BRICs go into battle: Russia vs Turkey

Round two: who wins in Eurasia?

In each issue this term, The Gateway is pitching one of the four BRIC economies - Brazil, Russia, India and China - against one of the second tier of emerging markets nations. Which country has the brightest future? We'll try to decide.

This week the BRIC everyone loves to hate, Russia, takes on the young Turks.

Turkish delight

"Turkey is Europe's BRIC" exclaimed an excited David Cameron after a recent trip to the Turkish capital Ankara. He seems to have ignored the fact that Europe includes at least part of one of the four original BRIC states - Russia. But, his sentiments underline Turkey's growing standing in the world economic order.

This once impoverished backwater between southeastern Europe and Asia has recently found its way onto investors' radars thanks to a combination of factors. Firstly, the country boasts a substantial population of just under 80 million people, making it the third most populous state in Europe after Russia and Germany, and offering both a considerable consumer market and a large workforce. What's more, its population is young, with an average age of just 28, compared with the European Union (EU) average of 39. The country also boasts a thriving banking sector, which has profited from a growing need for corporate and consumer financial services in the country and the surrounding region.

A sign of just how far Turkey has progressed in recent years is that the country is on track to be accepted into the EU within the coming decade, a development which appeared laughable when the government first made the application to join the union in 1987, such was the perilous state of the country's finances.

Acceptance into the EU would provide Turkey with a platform from which to bring itself on par with its western European neighbours. In order for this to happen, however, the country must undergo a series of economic reforms which will allow it to meet the requirements of EU entry. One of the hardest tasks has been taming the country's historically high levels of inflation, with policymakers setting a medium term target of 5 per cent per year. As the Bank of England is only too aware, meeting inflation targets without undermining economic growth rarely proves easy.

From Russia with(out) love

Whichever way you look at it, Russia must be considered one of the world's major economic success stories of the past decade. From the crumbling heap that was the old Soviet Union, the country has reinvented itself as a capitalist haven and a hotbed of entrepreneurship. Much of the country's economic progress in recent years can be attributed to the process of privatisation of state enterprises at the end of the Communist era. In particular, the takeover of Russia's plentiful oil and gas reserves by private investors has allowed the country to market its resources effectively on an international level, paving the way for incredible economic growth as global energy prices have sky-rocketed. Reinvestment in the hydrocarbons industry has seen the country's resources grow, along with production levels. Russia now has the world's second largest oil reserves after Saudi Arabia, giving it an enviable position as the main energy supplier to western Europe.

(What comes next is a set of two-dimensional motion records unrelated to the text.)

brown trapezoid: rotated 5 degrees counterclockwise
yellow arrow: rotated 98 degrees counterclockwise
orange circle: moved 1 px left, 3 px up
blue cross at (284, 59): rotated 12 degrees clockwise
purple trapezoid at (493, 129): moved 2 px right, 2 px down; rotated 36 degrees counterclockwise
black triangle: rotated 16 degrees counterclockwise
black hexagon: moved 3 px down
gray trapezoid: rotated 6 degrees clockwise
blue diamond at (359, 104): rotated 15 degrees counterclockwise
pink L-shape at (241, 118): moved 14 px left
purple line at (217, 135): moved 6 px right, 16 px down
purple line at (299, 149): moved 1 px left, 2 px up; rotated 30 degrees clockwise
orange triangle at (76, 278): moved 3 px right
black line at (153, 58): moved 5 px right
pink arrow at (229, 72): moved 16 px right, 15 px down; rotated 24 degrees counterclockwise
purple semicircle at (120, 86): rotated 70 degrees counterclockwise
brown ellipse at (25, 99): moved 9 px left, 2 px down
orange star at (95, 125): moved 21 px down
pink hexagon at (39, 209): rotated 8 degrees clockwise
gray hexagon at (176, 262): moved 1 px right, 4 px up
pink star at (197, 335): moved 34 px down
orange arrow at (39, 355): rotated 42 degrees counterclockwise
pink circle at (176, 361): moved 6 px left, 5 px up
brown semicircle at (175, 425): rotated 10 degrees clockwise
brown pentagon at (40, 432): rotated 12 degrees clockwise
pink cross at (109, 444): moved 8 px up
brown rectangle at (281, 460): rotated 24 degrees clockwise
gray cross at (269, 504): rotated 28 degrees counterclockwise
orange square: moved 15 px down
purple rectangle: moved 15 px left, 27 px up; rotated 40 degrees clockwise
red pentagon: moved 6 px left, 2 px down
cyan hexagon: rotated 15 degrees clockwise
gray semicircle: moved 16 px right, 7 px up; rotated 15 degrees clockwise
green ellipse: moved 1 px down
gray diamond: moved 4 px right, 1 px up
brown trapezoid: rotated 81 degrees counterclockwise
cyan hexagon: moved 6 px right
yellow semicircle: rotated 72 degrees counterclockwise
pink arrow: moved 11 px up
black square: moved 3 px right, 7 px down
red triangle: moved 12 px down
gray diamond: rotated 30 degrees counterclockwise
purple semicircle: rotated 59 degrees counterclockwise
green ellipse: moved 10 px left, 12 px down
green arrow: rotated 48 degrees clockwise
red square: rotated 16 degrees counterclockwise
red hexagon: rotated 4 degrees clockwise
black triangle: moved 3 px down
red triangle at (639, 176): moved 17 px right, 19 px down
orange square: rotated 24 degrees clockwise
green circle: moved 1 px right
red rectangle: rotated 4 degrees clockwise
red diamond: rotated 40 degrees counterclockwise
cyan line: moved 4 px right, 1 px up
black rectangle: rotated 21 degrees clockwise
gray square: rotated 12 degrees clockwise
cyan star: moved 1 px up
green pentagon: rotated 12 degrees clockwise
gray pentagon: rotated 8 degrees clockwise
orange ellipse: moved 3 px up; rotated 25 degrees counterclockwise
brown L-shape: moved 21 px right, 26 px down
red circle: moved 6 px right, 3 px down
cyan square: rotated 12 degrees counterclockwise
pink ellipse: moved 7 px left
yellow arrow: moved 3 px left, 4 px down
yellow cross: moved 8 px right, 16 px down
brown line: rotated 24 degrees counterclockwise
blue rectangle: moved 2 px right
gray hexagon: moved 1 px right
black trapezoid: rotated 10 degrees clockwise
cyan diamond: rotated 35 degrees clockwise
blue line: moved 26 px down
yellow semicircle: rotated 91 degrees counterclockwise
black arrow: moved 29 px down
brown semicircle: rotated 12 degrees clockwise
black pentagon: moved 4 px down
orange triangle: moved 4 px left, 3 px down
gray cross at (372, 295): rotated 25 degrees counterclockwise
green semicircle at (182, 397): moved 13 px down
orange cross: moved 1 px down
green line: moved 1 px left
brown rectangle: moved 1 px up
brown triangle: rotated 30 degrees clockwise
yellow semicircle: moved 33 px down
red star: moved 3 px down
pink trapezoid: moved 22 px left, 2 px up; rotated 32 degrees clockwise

Criticism of Russia's new-found economic strategy has not been lacking, however, and the country's Achilles heel remains endemic corruption in both business and politics. The result has been a growing level of economic disparity across Russian society. While an elite class of the nouveau riche has established itself in the major cities, the standard of living for many Russians has actually fallen since the fall of the Soviet Union. As such, despite its new-found economic and political power, Russia can still be said to display more in common with many developing nations than the West, which is perhaps why those such as Cameron still fail to recognise the continent's largest state as a "European" country.

Verdict: Turkey's future looks brighter

It's a contentious verdict, but it can be argued that Turkey has more in its armoury to establish itself as a longterm global economic force. That its chances of joining the EU are greater than Russia's has never been in doubt, but it's the relative sophistication of the country's economy that gives it the edge over its Soviet neighbour. While Russia's economic growth depends overwhelmingly on its ability to harness its considerable oil and gas reserves, Turkey boasts a more diverse economy, based on services such as banking as well as manufacturing. Add to these advantages the youth and dynamism of Turkey's population, and its future looks even more rosy.